Aim of the task ▸ In the listing that follows, copy out each line that includes the word "mode".

Provided records ▸
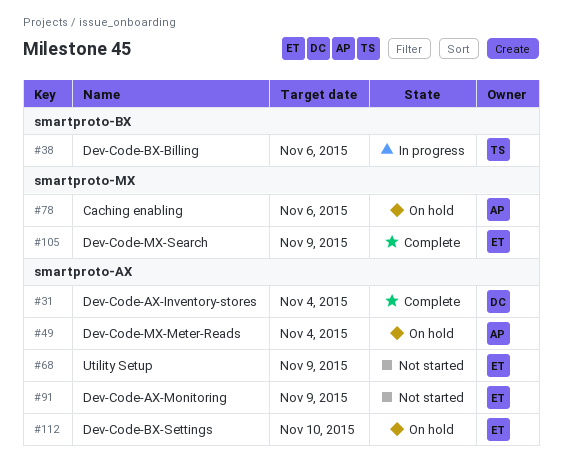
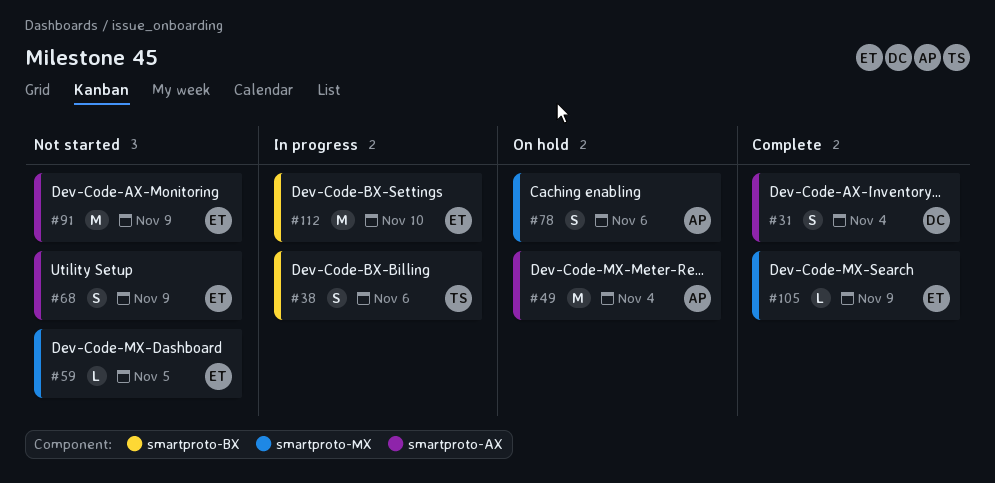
#59: none -> present
#112, status: On hold -> In progress
#112, label: smartproto-AX -> smartproto-BX

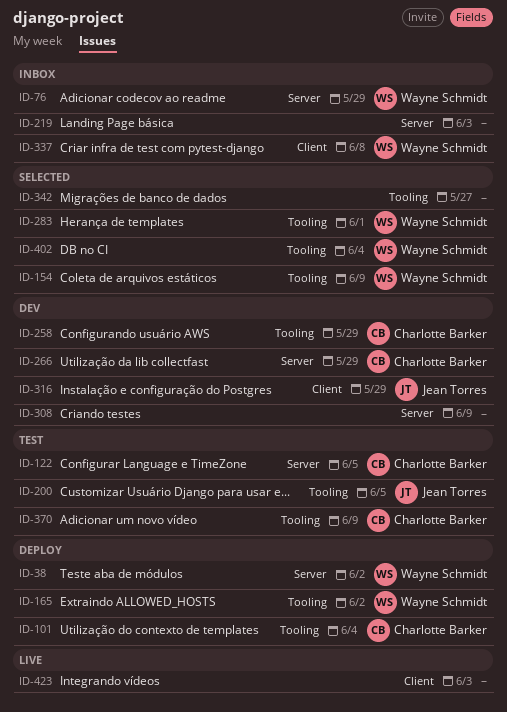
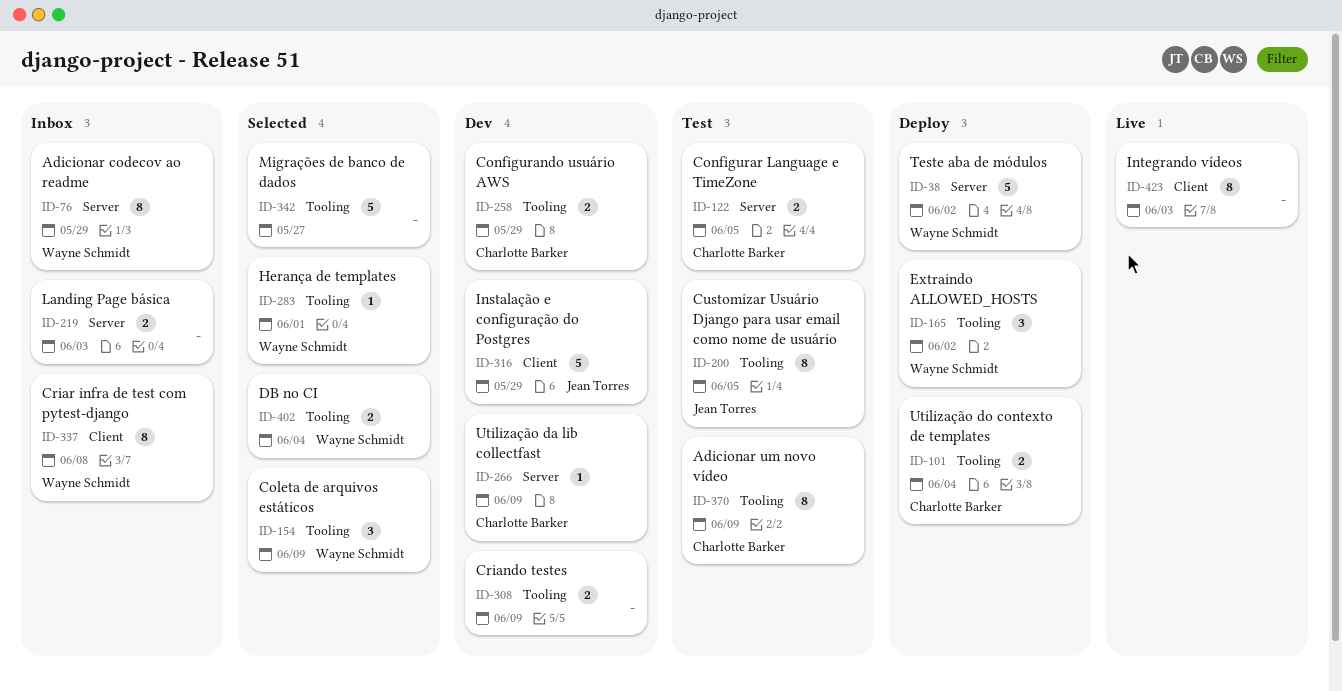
ID-266, due: May 29 -> Jun 9
ID-308, label: Server -> Tooling

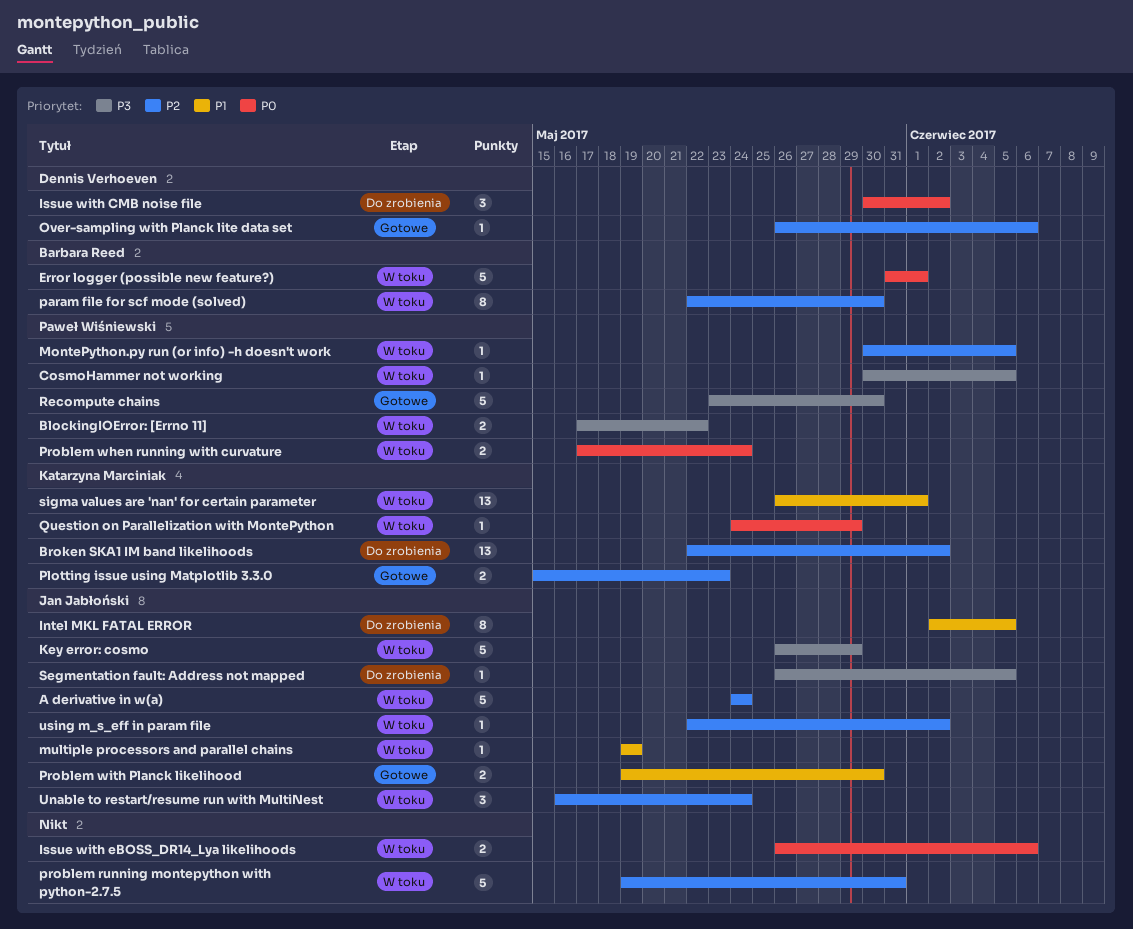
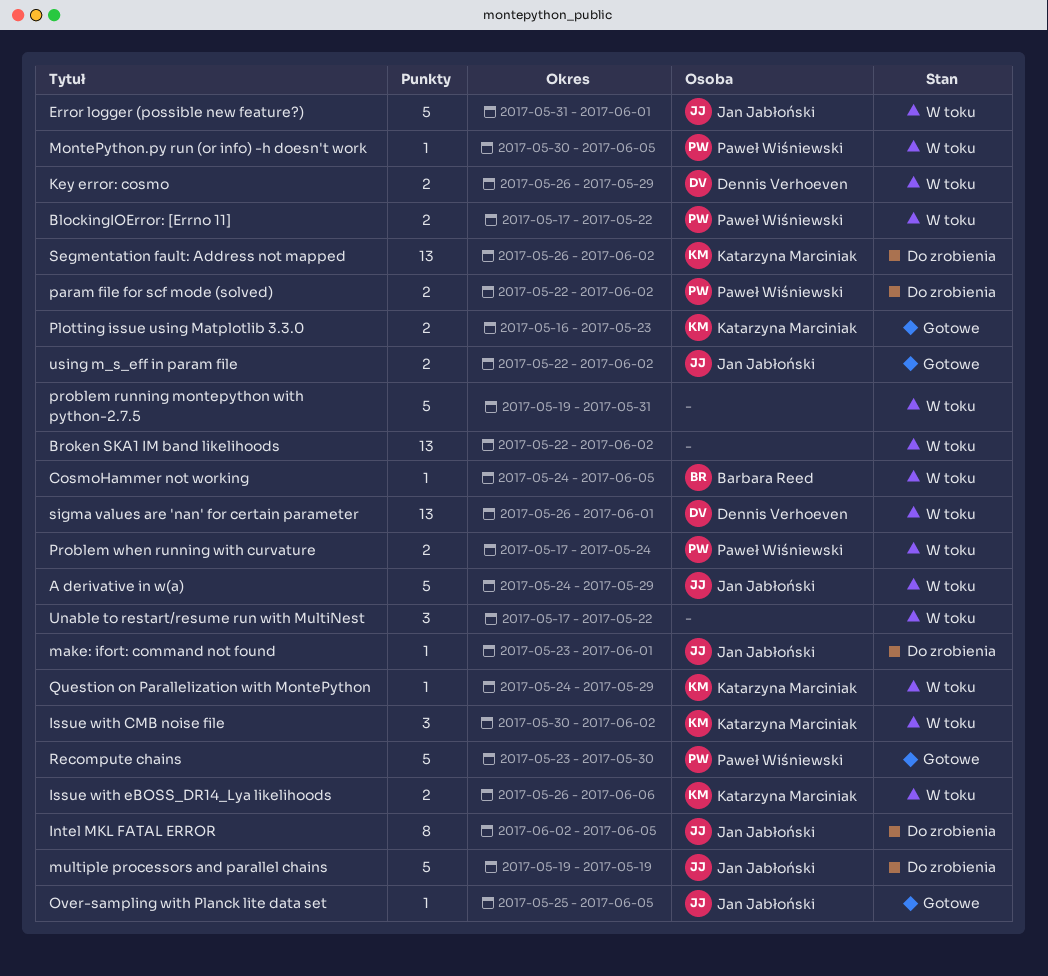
A derivative in w(a), due: May 24 -> May 29
Broken SKA1 IM band likelihoods, status: Do zrobienia -> W toku
Broken SKA1 IM band likelihoods, owner: Katarzyna Marciniak -> none
CosmoHammer not working, owner: Paweł Wiśniewski -> Barbara Reed
CosmoHammer not working, start: May 30 -> May 24
Error logger (possible new feature?), owner: Barbara Reed -> Jan Jabłoński
Issue with CMB noise file, status: Do zrobienia -> W toku
Issue with CMB noise file, owner: Dennis Verhoeven -> Katarzyna Marciniak
Issue with eBOSS_DR14_Lya likelihoods, owner: none -> Katarzyna Marciniak
Key error: cosmo, owner: Jan Jabłoński -> Dennis Verhoeven
Key error: cosmo, estimate: 5 -> 2
make: ifort: command not found: none -> present
multiple processors and parallel chains, status: W toku -> Do zrobienia
multiple processors and parallel chains, estimate: 1 -> 5
Over-sampling with Planck lite data set, owner: Dennis Verhoeven -> Jan Jabłoński
Over-sampling with Planck lite data set, start: May 26 -> May 25
Over-sampling with Planck lite data set, due: Jun 6 -> Jun 5
param file for scf mode (solved), status: W toku -> Do zrobienia
param file for scf mode (solved), owner: Barbara Reed -> Paweł Wiśniewski
param file for scf mode (solved), estimate: 8 -> 2
param file for scf mode (solved), due: May 30 -> Jun 2
Plotting issue using Matplotlib 3.3.0, start: May 15 -> May 16
Problem with Planck likelihood: present -> none
Segmentation fault: Address not mapped, owner: Jan Jabłoński -> Katarzyna Marciniak
Segmentation fault: Address not mapped, estimate: 1 -> 13
Segmentation fault: Address not mapped, due: Jun 5 -> Jun 2
sigma values are 'nan' for certain parameter, owner: Katarzyna Marciniak -> Dennis Verhoeven
Unable to restart/resume run with MultiNest, owner: Jan Jabłoński -> none
Unable to restart/resume run with MultiNest, start: May 16 -> May 17
Unable to restart/resume run with MultiNest, due: May 24 -> May 22
using m_s_eff in param file, status: W toku -> Gotowe
using m_s_eff in param file, estimate: 1 -> 2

Exercise solution ▸
param file for scf mode (solved), status: W toku -> Do zrobienia
param file for scf mode (solved), owner: Barbara Reed -> Paweł Wiśniewski
param file for scf mode (solved), estimate: 8 -> 2
param file for scf mode (solved), due: May 30 -> Jun 2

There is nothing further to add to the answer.